* _TASK REQUIREMENTS_:
From the article below on German parties and Muslim voters, reproduce the passage that begins at the words "Germany's opposition Social" and stops after the words "for September 22.".

* _TEXT SHOWN_:
===
Germany's opposition Social Democrats are courting disgruntled Muslim voters in a desperate bid to unseat German Chancellor Angela Merkel in federal elections set for September 22.
Peer Steinbrück, the 66-year-old chancellor candidate for the center-left Social Democratic Party (SPD), said at a campaign stop in Berlin on April 3 that he supported the idea of physical education classes in German schools being divided by gender as a courtesy to Muslims.
Responding to a question from the audience, Steinbrück said: "If schools are able to do it, then they should." After his comment was greeted with silence, Steinbrück added that the measure should be taken "out of consideration for [Muslim] religious convictions."
The reaction to Steinbrück's comments was immediate and fierce from across Germany's political spectrum, an indication that overt support for multiculturalism may actually be a political liability in this election cycle.
Barbara John, a politician with the ruling center-right Christian Democrats (CDU), said the debate over gender separation is outmoded and that "children and parents have to get used to the fact that genders here grow up together and live with the same rights."
Maria Böhmer, a member of the Bundestag [federal parliament] for the CDU who also serves as Minister of State in the German Chancellery, said: "Peer Steinbrück is wrong! School, especially physical education, is a place of social learning. Here girls and boys learn from an early age to treat each other equally. And that race, religion and skin color do not matter! Shared learning and joint physical education promote integration in our country. Schools should be encouraged to continue along this path!"
Serkan Tören, a Turkish-born member of parliament with the libertarian Free Democrats (FDP), Merkel's junior coalition partner, said "dividing boys and girls is akin to dividing society. Splitting classes by gender is also the wrong signal to send when it comes to integrating Muslims in Germany."
Memet Kilic, a Turkish-born member of parliament for the left-wing Green Party, said that current rules governing physical education classes should not be changed, that gender equality is a universal human right.
Even members of Steinbrück's own SPD -- which has long championed multiculturalism and Muslim immigration -- distanced themselves from his remarks.
Heinz Buschkowsky, the SPD mayor of the Neukölln district of Berlin, said Steinbrück's comments were "very unfortunate." He added: "Young people need modern social orientation -- in addition to or even in opposition to traditional family rites. We had schools for girls and boys schools 150 years ago. In Germany we have no segregation. It cannot be that we turn the social clock back now."
This is a far cry from just recently, when the SPD said it would like to see Islam recognized as an official religion in Germany. In an interview with the newspaper Neue Osnabrücker Zeitung in October 2010, SPD politician Dieter Wiefelspütz declared: "It would be an important signal to the four million Muslims in Germany, if the state recognizes Islam as a religious community. Islam needs a fair chance in Germany."
In November 2011, the SPD-led government of Hamburg, the second-largest city in Germany, concluded a "state treaty" [Staatsvertrag] with its Muslim communities that grants Muslims broad new rights and privileges but does little to encourage their integration into German society.
===
* _ENTRIES SHOWN_:
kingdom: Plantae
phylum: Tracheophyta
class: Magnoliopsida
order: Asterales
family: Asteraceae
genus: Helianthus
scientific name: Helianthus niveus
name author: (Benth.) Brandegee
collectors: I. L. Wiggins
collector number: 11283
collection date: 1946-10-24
===
* _FINISHED EXERCISE_:
Germany's opposition Social Democrats are courting disgruntled Muslim voters in a desperate bid to unseat German Chancellor Angela Merkel in federal elections set for September 22.